Quanta is a high-performance, native C++ vector database engine built on top of Hnswlib. Unlike traditional vector databases designed primarily for static textual RAG, Quanta is specifically engineered for high-density streaming data ingestion (e.g., thousands of continuous IP camera streams, high-frequency IoT telemetry) where memory safety and OOM (Out-of-Memory) resistance are critical.
- Three-Tier Partitioning (Time + Tag + RAM Limit): Shards vectors not just by time and logical tags, but dynamically strictly enforces a physical RAM byte limit (
max_memory_gb) to guarantee your edge nodes never crash from sudden data bursts. - Autonomous Memory Defense:
- TTL Eviction: Automatically identifies idle partitions and flushes them from RAM to disk.
- LRU Query Swapping: Protects the system from massive historical queries (e.g., searching 3 months of data) by throttling loaded read-only partitions, exchanging disk I/O for 100% memory safety.

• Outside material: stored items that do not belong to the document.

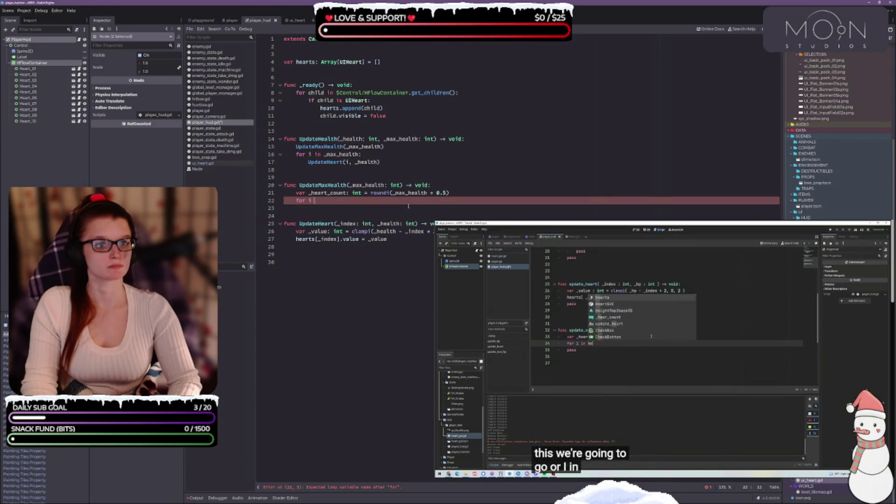
{"action": "type", "text": "in hear"}
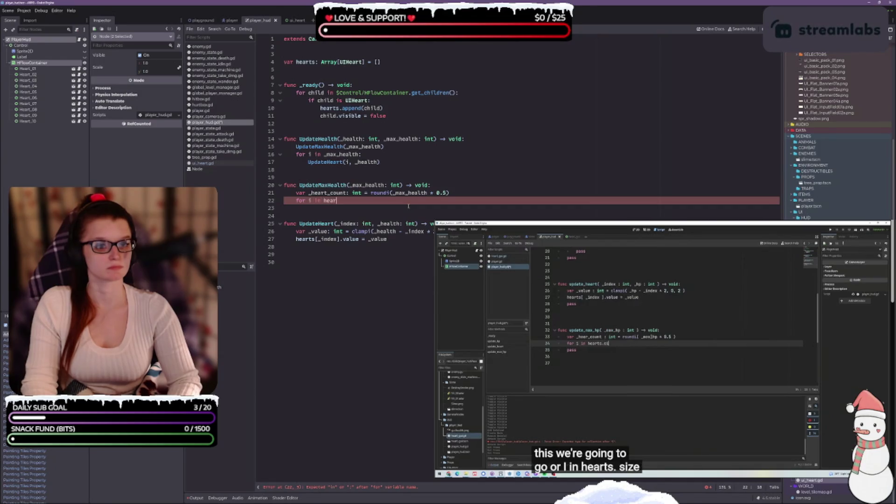
{"action": "type", "text": "ts.size()"}
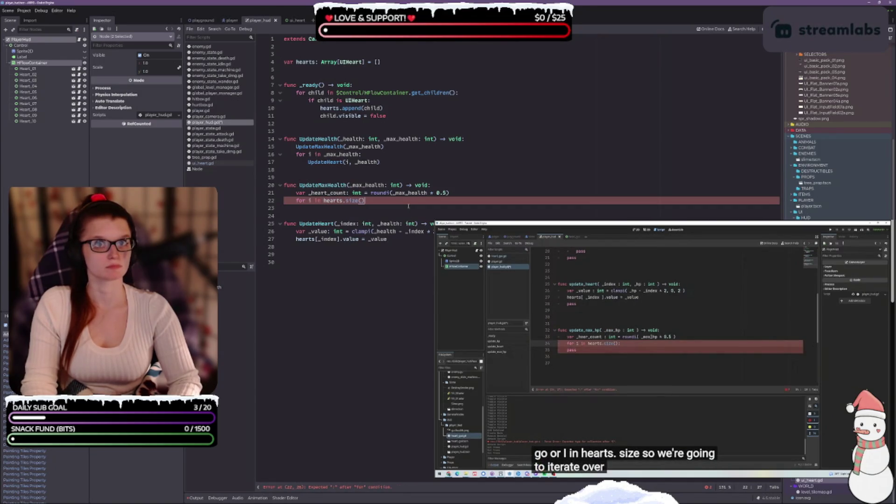
{"action": "type", "text": ":"}
{"action": "key", "text": "Return"}
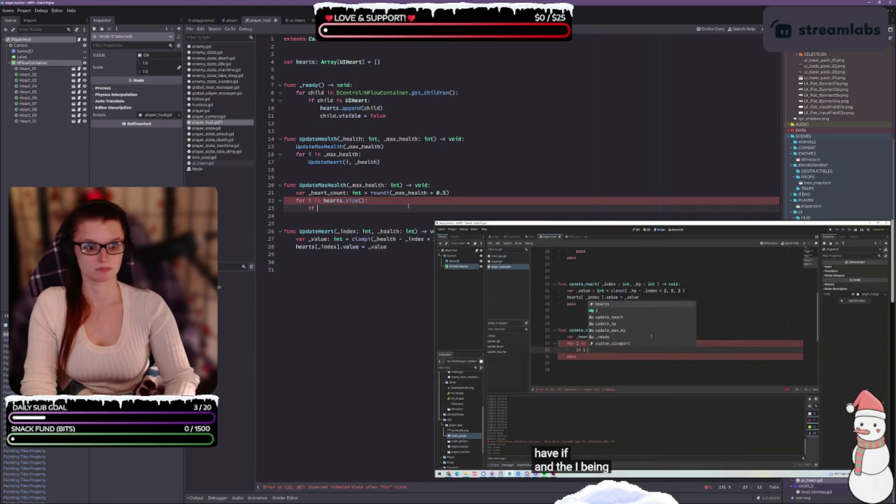
{"action": "type", "text": "if i <"}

- WAL Async Merging Pipeline: High-throughput synchronous fast-path writing with background OpenMP-parallelized graph compilation. Ensures zero data loss without blocking active streams.
- GIL-Bypassing Singleton: Deeply integrated via XLang, allowing dozens of parallel Python worker pipelines to share a single C++ native memory space.
📖 For an in-depth understanding of the internal design, please refer to the Architecture Documentation.
Quanta is a C++ native extension that depends on the xlang engine.
For complete build instructions (including cloning dependencies and running build.bat / build.sh), please see:
👉 doc/BUILD.md
Quanta runs effortlessly inside Python via the XLang interop layer, entirely bypassing the GIL for native speed.
import time
import numpy as np
import xlang
# 1. Load the native Quanta C++ module into the XLang engine
quanta = xlang.importModule("quanta", fromPath="Quanta")
# 2. Initialize the partitioned VDB with temporal sharding
vdb = quanta.partitioned_vdb(
prefix="vision",
path="./my_vectors",
dim=512,
granularity="monthly"
)
# 3. Insert a vector (automatically placed into the correct time-tag partition)
emb = np.random.randn(512).astype(np.float32)
emb = emb / np.linalg.norm(emb) # Normalize
now_ms = int(time.time() * 1000)
vdb.AddVectors(1001, emb, timestamp=now_ms, partition="camera_01", chunks="metadata")
# 4. Search isolated to a specific time range and tag
ts_start = now_ms - (15 * 24 * 3600 * 1000) # Last 15 days
results = vdb.Lookup(emb, 3, partition="camera_01", ts_start=ts_start, ts_end=now_ms)
for r in results:
# returns: (id, similarity_score, metadata_chunk, partition_key)
print(f"Match ID: {r[0]}, Score: {r[1]:.4f}")This project is open-sourced under the Apache License, Version 2.0.
For more details, please refer to the included LICENSE and NOTICE files.